Egyptian artichoke contained compounds that inhibited HCV infection in vitro. - GreenMedInfo Summary
Pan-genotypic hepatitis C virus inhibition by natural products derived from the wild Egyptian artichoke.
J Virol. 2015 Dec 9. Epub 2015 Dec 9. PMID: 26656684
Mahmoud Fahmi Elsebai
: Hepatitis C virus (HCV) infection is the leading cause of chronic liver diseases. Water extracts of the leaves of the wild Egyptian artichoke (WEA) (Cynara cardunculus L. var. sylvestris (Lam.) Fiori) have been used for centuries in Sinai Peninsula to treat hepatitis symptoms. Here, we isolated and characterized six compounds from the water extract of WEA and evaluated their HCV inhibition capacity in vitro. Importantly, two of these compounds namely grosheimol and cynaropicrin inhibited HCV with half maximal effective concentrations (EC50) in the low micromolar range. They inhibited HCV entry into target cells and were active both against cell-free infection as well as cell-cell transmission. Furthermore, the antiviral activity of both compounds was pan-genotypic as HCV genotypes 1a, 1b, 2b, 3a, 4a, 5a, 6a and 7a were inhibited. Thus, grosheimol and cynaropicrin are promising candidates for the development of new pan-genotypic entry inhibitors of HCV infection.

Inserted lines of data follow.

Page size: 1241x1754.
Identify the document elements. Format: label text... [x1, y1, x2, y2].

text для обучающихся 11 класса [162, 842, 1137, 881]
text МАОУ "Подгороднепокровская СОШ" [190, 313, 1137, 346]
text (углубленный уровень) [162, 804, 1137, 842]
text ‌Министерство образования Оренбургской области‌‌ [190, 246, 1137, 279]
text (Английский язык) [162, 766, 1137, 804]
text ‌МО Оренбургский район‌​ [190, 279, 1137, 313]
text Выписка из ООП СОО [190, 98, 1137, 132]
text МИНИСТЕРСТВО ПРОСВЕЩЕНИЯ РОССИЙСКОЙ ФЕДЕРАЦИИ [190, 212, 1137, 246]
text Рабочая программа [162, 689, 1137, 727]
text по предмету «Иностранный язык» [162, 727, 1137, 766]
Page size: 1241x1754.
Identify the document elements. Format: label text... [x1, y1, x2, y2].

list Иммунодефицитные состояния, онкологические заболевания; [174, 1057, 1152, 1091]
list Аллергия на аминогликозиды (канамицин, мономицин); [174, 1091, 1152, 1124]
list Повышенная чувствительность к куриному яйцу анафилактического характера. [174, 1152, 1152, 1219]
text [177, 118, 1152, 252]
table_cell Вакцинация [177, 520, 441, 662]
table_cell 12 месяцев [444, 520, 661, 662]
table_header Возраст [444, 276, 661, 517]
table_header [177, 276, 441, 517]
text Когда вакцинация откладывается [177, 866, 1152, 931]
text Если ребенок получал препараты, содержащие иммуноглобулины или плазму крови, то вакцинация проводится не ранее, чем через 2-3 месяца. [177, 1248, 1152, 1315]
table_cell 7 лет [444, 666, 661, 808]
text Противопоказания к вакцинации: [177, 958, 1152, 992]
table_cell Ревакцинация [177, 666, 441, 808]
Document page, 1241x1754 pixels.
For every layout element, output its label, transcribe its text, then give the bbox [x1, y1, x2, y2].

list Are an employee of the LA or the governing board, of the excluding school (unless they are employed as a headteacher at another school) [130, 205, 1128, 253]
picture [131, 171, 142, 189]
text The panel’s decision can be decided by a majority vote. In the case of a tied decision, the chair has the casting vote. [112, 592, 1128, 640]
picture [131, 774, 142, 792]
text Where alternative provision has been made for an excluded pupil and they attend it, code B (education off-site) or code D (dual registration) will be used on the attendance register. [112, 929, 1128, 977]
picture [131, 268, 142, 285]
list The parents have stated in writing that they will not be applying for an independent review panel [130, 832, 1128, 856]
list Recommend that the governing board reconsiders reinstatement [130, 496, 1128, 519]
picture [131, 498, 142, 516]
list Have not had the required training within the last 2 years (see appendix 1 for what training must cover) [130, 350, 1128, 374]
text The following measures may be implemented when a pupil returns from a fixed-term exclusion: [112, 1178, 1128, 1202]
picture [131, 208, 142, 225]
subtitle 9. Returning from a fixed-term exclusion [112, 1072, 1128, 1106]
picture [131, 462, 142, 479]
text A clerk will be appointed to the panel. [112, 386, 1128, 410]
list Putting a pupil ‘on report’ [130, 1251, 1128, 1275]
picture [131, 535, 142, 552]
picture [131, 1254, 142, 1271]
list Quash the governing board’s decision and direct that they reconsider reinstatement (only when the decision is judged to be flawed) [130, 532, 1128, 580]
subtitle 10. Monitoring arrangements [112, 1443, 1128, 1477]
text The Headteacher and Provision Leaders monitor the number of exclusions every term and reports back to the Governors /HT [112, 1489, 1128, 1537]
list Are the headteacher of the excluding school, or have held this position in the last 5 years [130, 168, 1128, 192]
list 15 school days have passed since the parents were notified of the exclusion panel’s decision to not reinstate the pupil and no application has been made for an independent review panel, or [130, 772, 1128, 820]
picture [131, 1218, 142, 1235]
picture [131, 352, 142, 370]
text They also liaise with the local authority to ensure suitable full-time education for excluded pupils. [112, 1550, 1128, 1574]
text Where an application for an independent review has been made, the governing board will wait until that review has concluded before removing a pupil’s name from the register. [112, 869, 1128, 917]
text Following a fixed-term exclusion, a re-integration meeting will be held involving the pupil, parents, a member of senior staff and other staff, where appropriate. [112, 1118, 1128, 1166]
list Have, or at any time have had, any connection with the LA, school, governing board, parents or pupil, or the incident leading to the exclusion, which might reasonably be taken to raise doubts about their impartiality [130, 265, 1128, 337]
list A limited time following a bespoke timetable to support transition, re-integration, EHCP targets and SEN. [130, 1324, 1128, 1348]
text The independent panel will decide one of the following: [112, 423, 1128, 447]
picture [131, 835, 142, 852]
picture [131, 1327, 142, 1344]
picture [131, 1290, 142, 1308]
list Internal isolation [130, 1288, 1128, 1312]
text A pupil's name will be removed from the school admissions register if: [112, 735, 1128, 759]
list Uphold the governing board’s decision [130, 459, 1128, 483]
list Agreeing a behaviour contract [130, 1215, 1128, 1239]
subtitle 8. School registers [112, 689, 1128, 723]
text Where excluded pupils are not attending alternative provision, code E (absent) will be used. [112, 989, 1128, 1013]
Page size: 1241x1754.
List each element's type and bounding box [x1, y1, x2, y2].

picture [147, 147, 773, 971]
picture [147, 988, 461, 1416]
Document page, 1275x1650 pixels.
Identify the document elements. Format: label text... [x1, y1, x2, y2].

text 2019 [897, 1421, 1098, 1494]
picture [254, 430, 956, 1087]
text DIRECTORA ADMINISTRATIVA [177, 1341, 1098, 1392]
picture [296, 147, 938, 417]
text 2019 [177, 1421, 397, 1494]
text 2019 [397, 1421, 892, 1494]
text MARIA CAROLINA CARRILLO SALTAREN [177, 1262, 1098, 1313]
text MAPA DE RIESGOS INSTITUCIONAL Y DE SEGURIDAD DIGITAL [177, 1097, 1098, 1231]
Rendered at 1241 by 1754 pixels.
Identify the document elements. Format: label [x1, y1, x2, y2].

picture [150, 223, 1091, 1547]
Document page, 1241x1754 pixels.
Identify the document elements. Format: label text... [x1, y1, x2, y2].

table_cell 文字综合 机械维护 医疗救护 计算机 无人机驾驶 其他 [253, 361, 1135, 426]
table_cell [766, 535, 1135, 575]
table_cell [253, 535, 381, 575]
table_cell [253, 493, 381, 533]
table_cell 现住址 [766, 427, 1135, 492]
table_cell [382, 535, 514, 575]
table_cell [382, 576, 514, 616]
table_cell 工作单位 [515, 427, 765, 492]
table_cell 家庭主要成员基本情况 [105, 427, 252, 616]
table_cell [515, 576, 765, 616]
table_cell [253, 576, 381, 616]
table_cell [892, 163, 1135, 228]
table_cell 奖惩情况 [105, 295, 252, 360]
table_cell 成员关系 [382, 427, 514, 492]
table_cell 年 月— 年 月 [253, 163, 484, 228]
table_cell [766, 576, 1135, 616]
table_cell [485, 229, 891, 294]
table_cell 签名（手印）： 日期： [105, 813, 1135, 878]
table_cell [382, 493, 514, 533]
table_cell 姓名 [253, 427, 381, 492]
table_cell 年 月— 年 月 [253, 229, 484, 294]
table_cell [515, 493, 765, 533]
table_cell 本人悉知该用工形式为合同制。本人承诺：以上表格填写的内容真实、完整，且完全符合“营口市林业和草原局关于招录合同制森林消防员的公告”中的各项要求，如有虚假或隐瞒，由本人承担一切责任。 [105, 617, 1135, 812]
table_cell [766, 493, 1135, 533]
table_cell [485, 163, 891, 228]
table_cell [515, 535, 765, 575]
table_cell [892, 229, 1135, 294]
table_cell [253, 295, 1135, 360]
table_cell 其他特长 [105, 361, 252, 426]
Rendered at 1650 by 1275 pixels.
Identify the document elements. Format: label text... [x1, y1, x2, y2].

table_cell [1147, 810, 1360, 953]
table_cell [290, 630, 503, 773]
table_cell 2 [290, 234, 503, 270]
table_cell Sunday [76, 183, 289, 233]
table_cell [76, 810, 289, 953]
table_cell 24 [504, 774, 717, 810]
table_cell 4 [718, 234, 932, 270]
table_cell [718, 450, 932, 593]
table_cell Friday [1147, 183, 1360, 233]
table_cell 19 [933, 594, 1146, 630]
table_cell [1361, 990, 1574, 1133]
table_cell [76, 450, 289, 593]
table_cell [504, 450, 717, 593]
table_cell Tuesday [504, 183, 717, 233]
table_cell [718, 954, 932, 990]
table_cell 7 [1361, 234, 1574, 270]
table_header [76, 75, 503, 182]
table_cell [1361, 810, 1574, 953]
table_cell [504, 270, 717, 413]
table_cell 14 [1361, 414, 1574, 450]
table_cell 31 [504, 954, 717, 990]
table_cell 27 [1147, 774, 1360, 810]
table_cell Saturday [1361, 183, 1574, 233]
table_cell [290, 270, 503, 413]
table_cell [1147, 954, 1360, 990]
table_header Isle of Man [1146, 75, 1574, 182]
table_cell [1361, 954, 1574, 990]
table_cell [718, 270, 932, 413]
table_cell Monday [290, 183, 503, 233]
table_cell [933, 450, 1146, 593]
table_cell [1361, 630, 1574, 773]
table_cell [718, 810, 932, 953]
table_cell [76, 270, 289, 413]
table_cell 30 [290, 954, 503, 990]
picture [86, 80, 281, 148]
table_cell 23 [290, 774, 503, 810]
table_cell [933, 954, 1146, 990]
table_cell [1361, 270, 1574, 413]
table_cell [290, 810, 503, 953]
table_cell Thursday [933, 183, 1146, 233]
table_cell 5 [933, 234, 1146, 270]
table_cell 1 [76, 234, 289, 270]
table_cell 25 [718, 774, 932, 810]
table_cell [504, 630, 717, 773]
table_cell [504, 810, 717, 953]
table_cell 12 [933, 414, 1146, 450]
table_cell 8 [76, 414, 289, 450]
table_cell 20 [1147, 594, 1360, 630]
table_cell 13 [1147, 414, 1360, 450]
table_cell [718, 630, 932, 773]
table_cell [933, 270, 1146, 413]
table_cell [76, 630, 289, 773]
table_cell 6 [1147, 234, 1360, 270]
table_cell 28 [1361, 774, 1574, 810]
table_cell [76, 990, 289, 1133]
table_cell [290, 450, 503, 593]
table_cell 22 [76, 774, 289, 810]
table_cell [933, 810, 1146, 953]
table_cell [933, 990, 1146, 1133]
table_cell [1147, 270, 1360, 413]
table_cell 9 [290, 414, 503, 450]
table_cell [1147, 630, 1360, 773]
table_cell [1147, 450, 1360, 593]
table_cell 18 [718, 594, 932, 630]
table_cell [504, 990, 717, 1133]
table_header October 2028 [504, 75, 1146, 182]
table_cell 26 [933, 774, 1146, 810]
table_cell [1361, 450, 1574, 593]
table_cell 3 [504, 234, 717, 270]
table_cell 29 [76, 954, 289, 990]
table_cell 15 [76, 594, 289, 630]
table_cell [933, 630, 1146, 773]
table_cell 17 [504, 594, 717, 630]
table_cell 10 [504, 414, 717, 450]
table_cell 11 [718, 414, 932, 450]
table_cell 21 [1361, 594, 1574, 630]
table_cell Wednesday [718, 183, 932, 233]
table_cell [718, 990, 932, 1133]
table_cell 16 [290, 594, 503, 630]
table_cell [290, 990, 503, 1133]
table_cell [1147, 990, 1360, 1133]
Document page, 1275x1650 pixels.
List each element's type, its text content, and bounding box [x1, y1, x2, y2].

IMPORTANCE: Because there is no preventive HCV vaccine available today, the discovery of novel anti-HCV cell entry inhibitors could help develop preventive measures of infection. The present study describes two compounds, isolated from the wild Egyptian artichoke (WEA), with respect to their structural elucidation, absolute configuration and quantitative determination. Importantly, both compounds inhibited HCV infection in vitro. The first compound was an unknown molecule and it was designated grosheimol while the second compound is the known molecule cynaropicrin. Both compounds belong to the group of sesquiterpene lactones. The mode-of-action of these compounds was during the early steps of the HCV life cycle, including cell-free and cell-cell infection inhibition. These natural compounds present promising candidates for further development into anti-HCV therapeutics.